Larsen concluded by saying health IT implementation is really about “change management” more than it is about the technology itself. We need to identify key infrastructure and help organizations in achieving standards and upgrades for information sharing, he said. Change can be difficult because organizations all have systems they know and are used to, and they may need to compromise to be able to be interoperable. However, combining all of these evolving systems of data could augment continuity of care, both routinely and in a disaster. A challenge for interoperability is respecting and honoring the diversity of privacy and security of patients. Rules across health systems make this more complex, because each state has individual rules regarding privacy and security. However, some IT systems have eliminated part of this challenge by obtaining patient authorization for sharing information. For example, Epic Care Everywhere provides a framework for interoperability between Epic and non-Epic participating providers so that wherever the patient goes—between health care systems in the same town or across state and national borders—the clinicians providing care can have the details they need.5 Protected health information, including certain sensitive health information, can be shared with
5For more information on Epic, see https://www.epic.com/software-interoperability.php (accessed May 10, 2014).

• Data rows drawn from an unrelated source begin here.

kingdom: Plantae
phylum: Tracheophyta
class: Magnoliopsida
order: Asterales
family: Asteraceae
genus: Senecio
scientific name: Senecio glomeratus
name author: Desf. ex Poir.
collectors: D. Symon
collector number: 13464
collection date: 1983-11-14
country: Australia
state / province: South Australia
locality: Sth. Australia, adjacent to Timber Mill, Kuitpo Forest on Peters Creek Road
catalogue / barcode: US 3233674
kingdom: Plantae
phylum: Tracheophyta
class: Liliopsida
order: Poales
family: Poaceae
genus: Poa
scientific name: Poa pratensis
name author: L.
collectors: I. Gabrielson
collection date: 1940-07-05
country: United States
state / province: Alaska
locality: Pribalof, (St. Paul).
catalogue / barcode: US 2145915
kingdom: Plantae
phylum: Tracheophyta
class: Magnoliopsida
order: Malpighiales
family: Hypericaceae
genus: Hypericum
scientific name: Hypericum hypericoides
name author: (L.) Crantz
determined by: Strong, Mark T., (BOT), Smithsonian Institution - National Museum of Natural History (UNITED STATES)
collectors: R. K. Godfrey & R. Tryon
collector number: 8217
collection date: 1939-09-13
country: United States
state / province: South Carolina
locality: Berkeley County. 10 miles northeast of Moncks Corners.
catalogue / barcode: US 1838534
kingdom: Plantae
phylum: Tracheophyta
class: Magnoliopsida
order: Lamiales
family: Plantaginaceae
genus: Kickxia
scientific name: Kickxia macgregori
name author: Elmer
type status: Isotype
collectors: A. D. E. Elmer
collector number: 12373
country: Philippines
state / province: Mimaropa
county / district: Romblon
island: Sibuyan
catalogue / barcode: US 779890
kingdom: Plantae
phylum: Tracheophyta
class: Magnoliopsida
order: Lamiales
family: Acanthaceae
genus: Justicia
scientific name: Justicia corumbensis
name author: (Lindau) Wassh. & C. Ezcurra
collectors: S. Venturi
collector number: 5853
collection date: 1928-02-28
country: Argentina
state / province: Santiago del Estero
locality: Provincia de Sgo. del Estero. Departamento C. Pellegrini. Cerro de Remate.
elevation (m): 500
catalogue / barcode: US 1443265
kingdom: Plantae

patient authorization and in accordance with Epic’s “rules of the road” to which all participating providers agree.
In addition to the now well-known HIPAA regulations and state-level security rules, 42 CFR Part II also provides special privacy protection for some kinds of mental health care and substance-abuse addiction care.6 Enacted in 1970, 42 CFR Part 2 prohibits disclosure that an individual is in care or has been in care unless the patient signs a consent authorizing the release of the information for a specific reason and to a specific person. The regulations effectively prohibit routine release of information to physicians, inhibit inclusion of addiction treatment information in electronic medical records, and isolate addiction treatment programs (McCarty and Hartnett, 2013). Although the health care system has changed a lot since 1970, 42 CFR Part II has not been amended to account for changes in technology and integrated care. Even with the passage of the ACA, there is concern that the privacy limitations of 42 CFR Part II could restrict the integration of addiction treatment into other medical health settings and prevent “whole patient” coordination of care (McCarty and Hartnett, 2013).
Benjamin pointed out that there seem to be very different mindsets for what people accept relative to the gadgets used in their daily life and their health. The private sector has crafted systems (e.g., cell phone applications or websites for entertainment, shopping, and travel) that know who people are, where people are, what people need, and when they need it, and can push information out in a way that they have adopted and accepted into their lives. However, having people tracked across health systems has been a challenge mainly because of privacy concerns. Related to this, the conversation about a national patient identifier, while somewhat controversial, is essential because it impacts data-driven decision making. Barnes said it was a priority for the CommonWell Health Alliance, the trade association representing health IT developers. One example where the patient identifier could improve care is preventing duplicate data in a health registry. Although not at the national level, Martin discussed use of patient tracking software at the Boston Marathon in 2013. Because several emergency medical services were involved during the race, along with several doctors along the route and in various medical tents after the finish line, their medical intelligence center uses technology to track the patients they receive, which helps in providing a high level of coordinated care. Although the
logistics to implement this concept at a small “race level” such as the marathon seem manageable, scaling the concept to a higher city, state, or regional level may become more difficult and require additional levels of privacy and approval. Benjamin added that there is political sensitivity to tracking people through a national patient identifier.